**Records for this exercise**
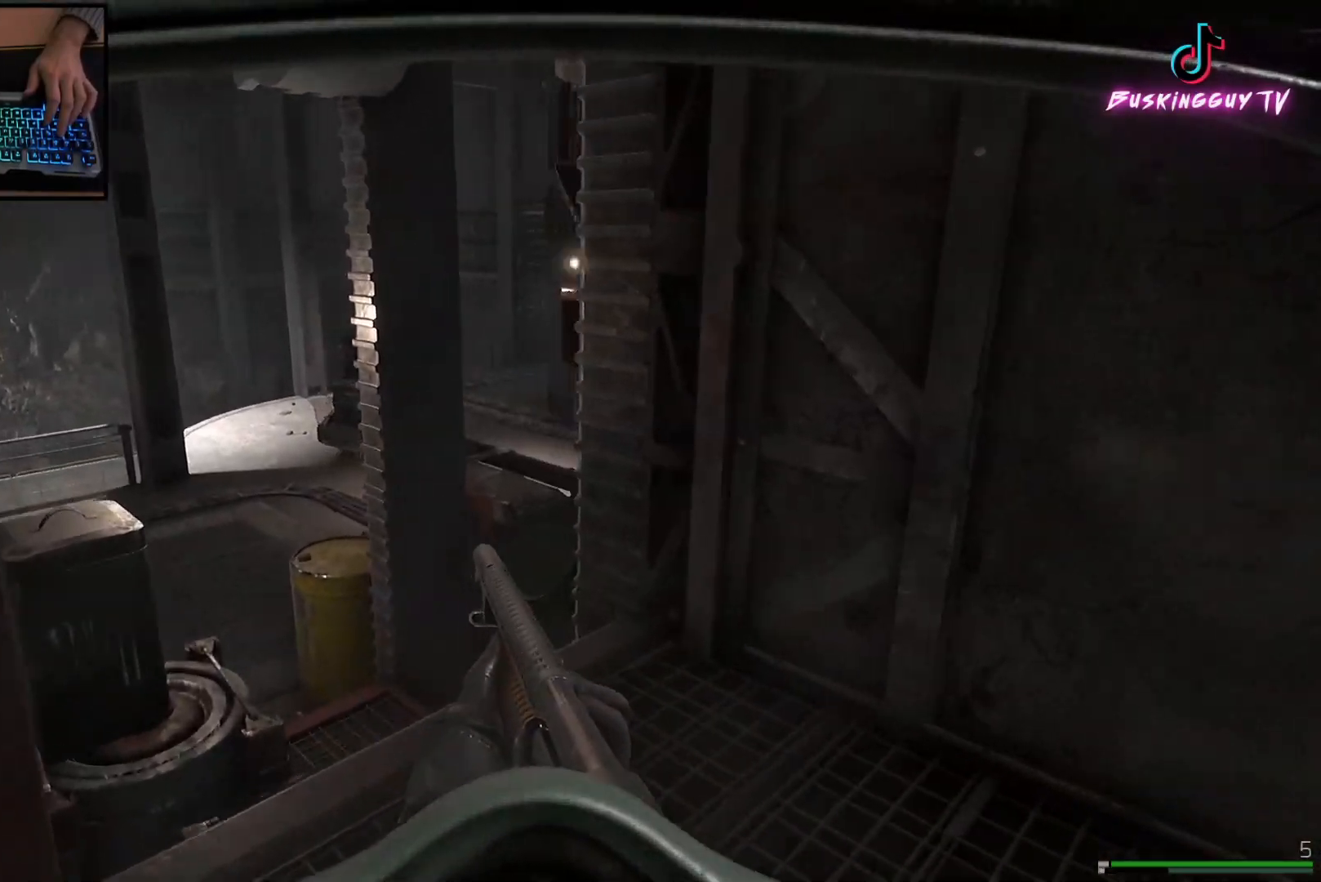
{"keys": ["a"], "mouse": [], "events": [[200, "w", "up"]]}
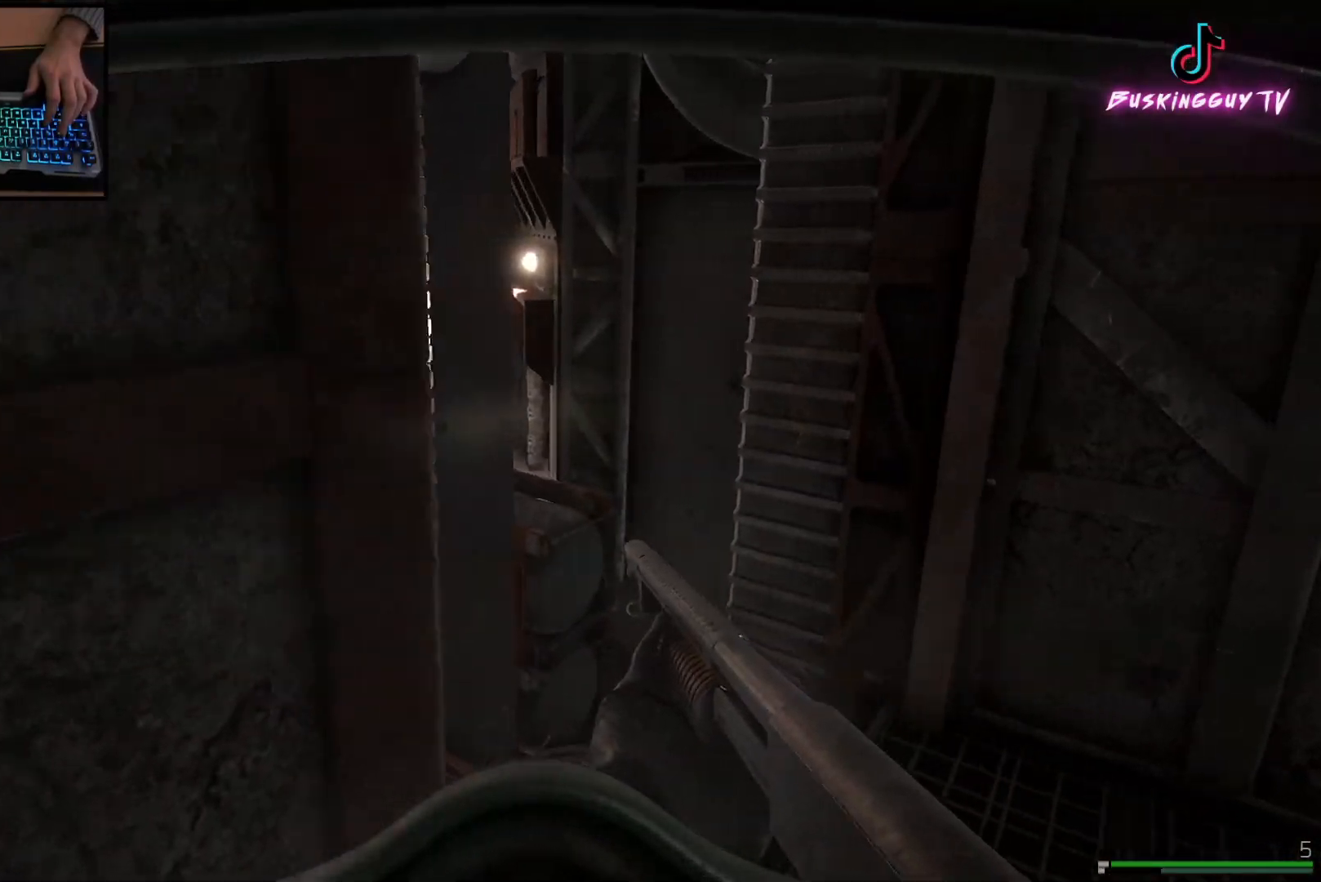
{"keys": ["d", "shift", "w"], "mouse": [], "events": [[17, "a", "up"], [50, "d", "down"], [251, "w", "down"], [451, "shift", "down"]]}
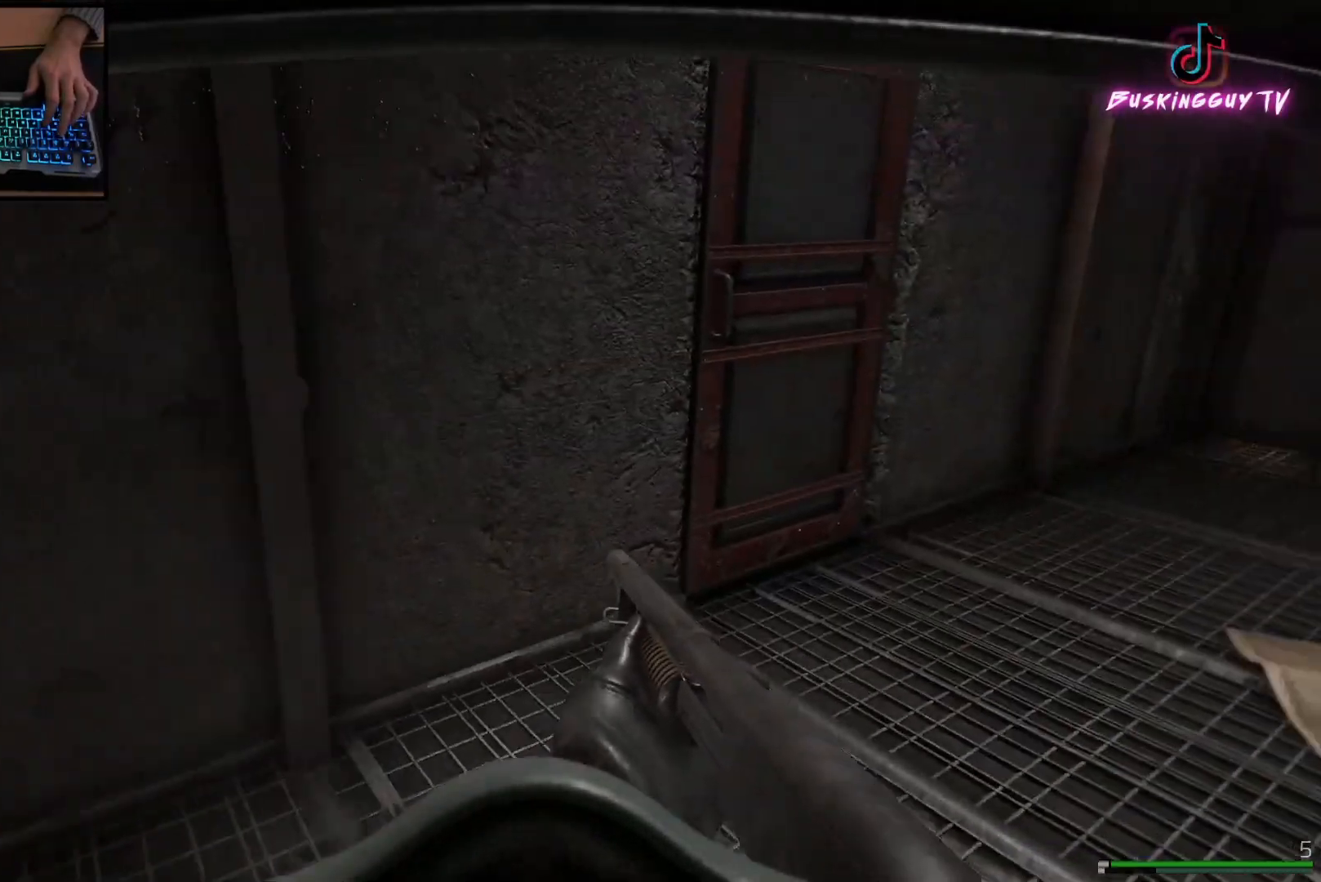
{"keys": ["d"], "mouse": [], "events": [[167, "d", "up"], [334, "shift", "up"], [384, "w", "up"], [500, "d", "down"]]}
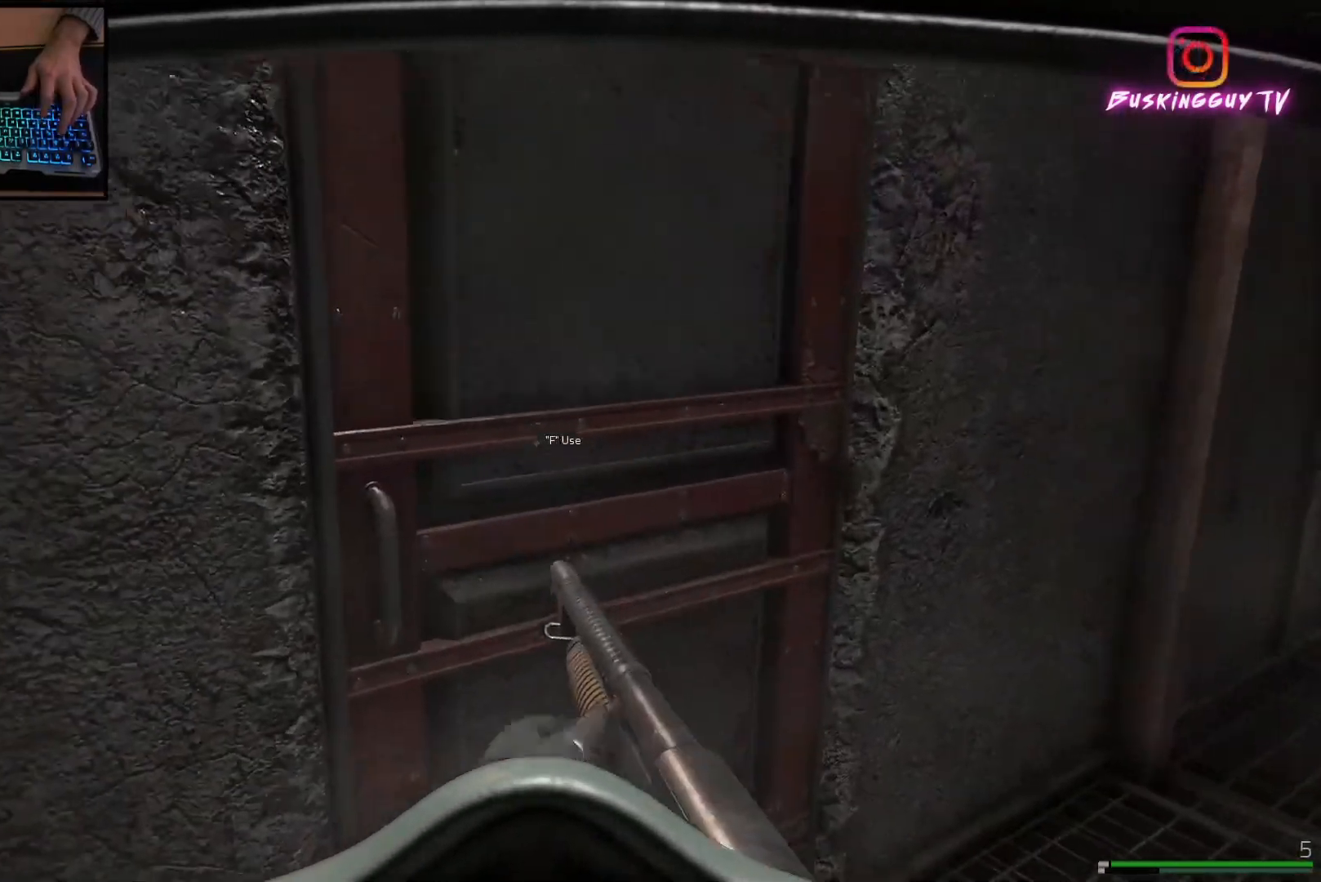
{"keys": ["a"], "mouse": [], "events": [[134, "s", "down"], [317, "d", "up"], [334, "a", "down"], [384, "s", "up"]]}
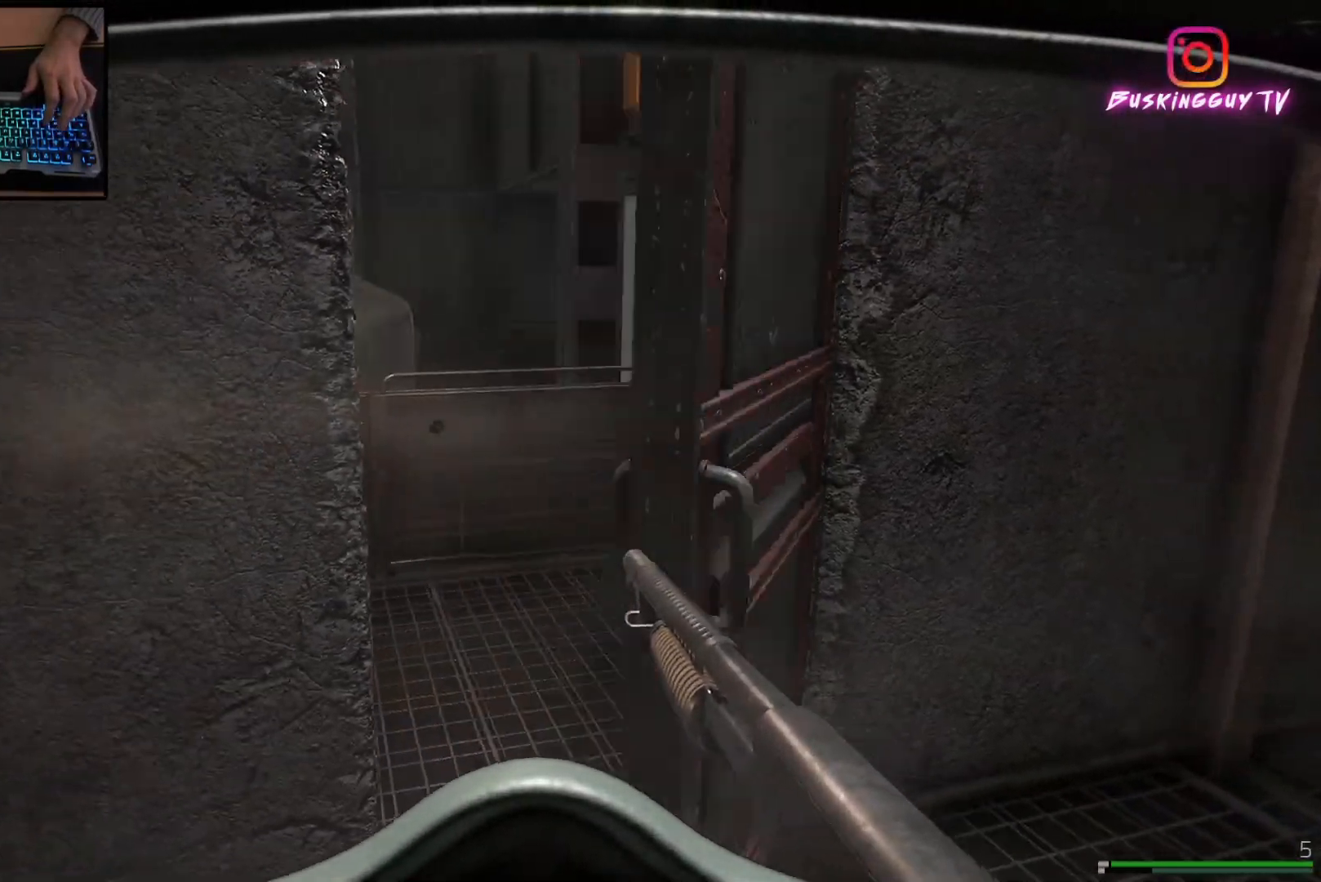
{"keys": ["d", "w"], "mouse": [], "events": [[17, "w", "down"], [33, "a", "up"], [117, "d", "down"]]}
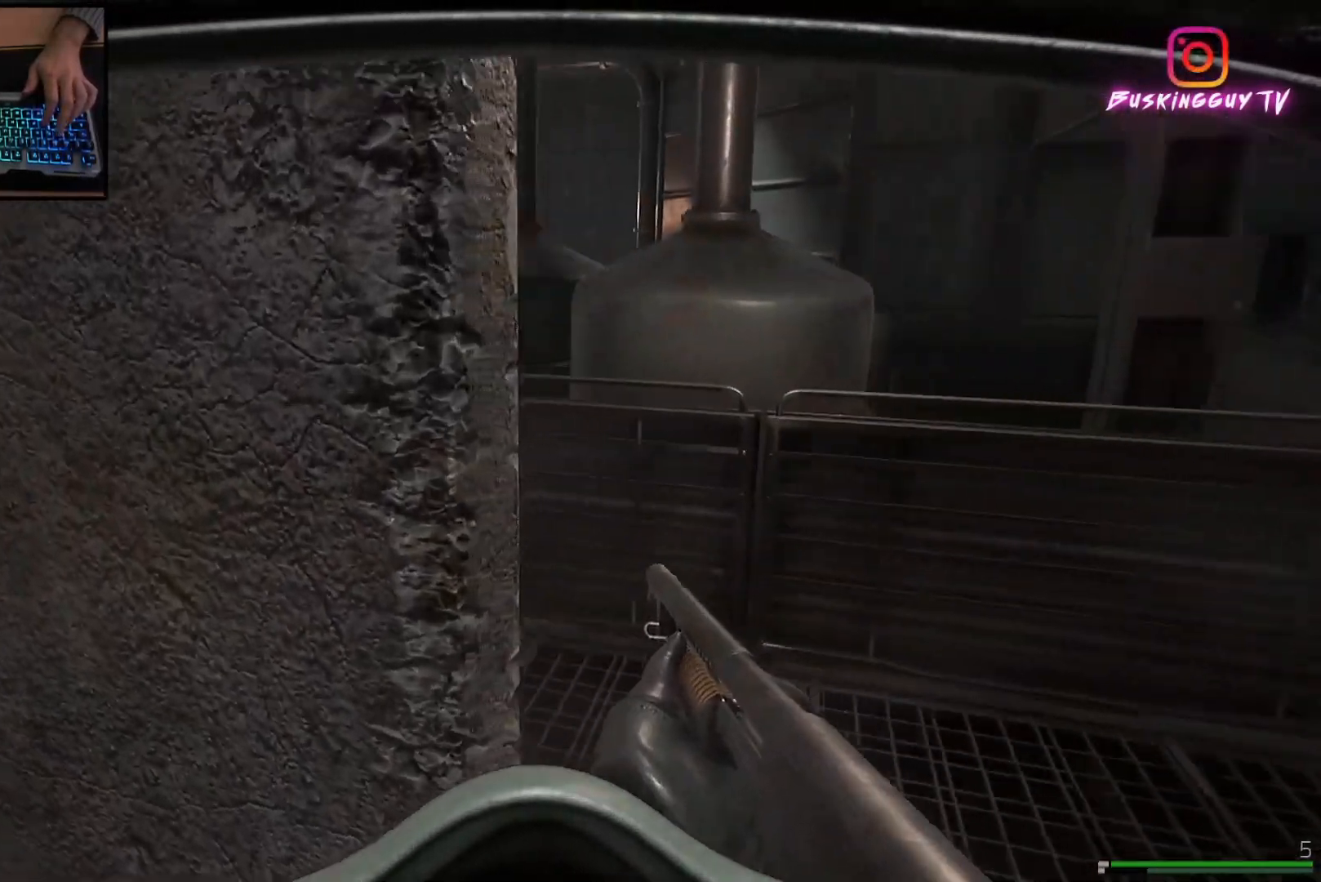
{"keys": ["d"], "mouse": [], "events": [[117, "d", "up"], [334, "d", "down"], [401, "w", "up"]]}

**Your assignment**
Give the listing again exactly, minus its images.

**Answer space**
{"keys": ["a"], "mouse": [], "events": [[200, "w", "up"]]}
{"keys": ["d", "shift", "w"], "mouse": [], "events": [[17, "a", "up"], [50, "d", "down"], [251, "w", "down"], [451, "shift", "down"]]}
{"keys": ["d"], "mouse": [], "events": [[167, "d", "up"], [334, "shift", "up"], [384, "w", "up"], [500, "d", "down"]]}
{"keys": ["a"], "mouse": [], "events": [[134, "s", "down"], [317, "d", "up"], [334, "a", "down"], [384, "s", "up"]]}
{"keys": ["d", "w"], "mouse": [], "events": [[17, "w", "down"], [33, "a", "up"], [117, "d", "down"]]}
{"keys": ["d"], "mouse": [], "events": [[117, "d", "up"], [334, "d", "down"], [401, "w", "up"]]}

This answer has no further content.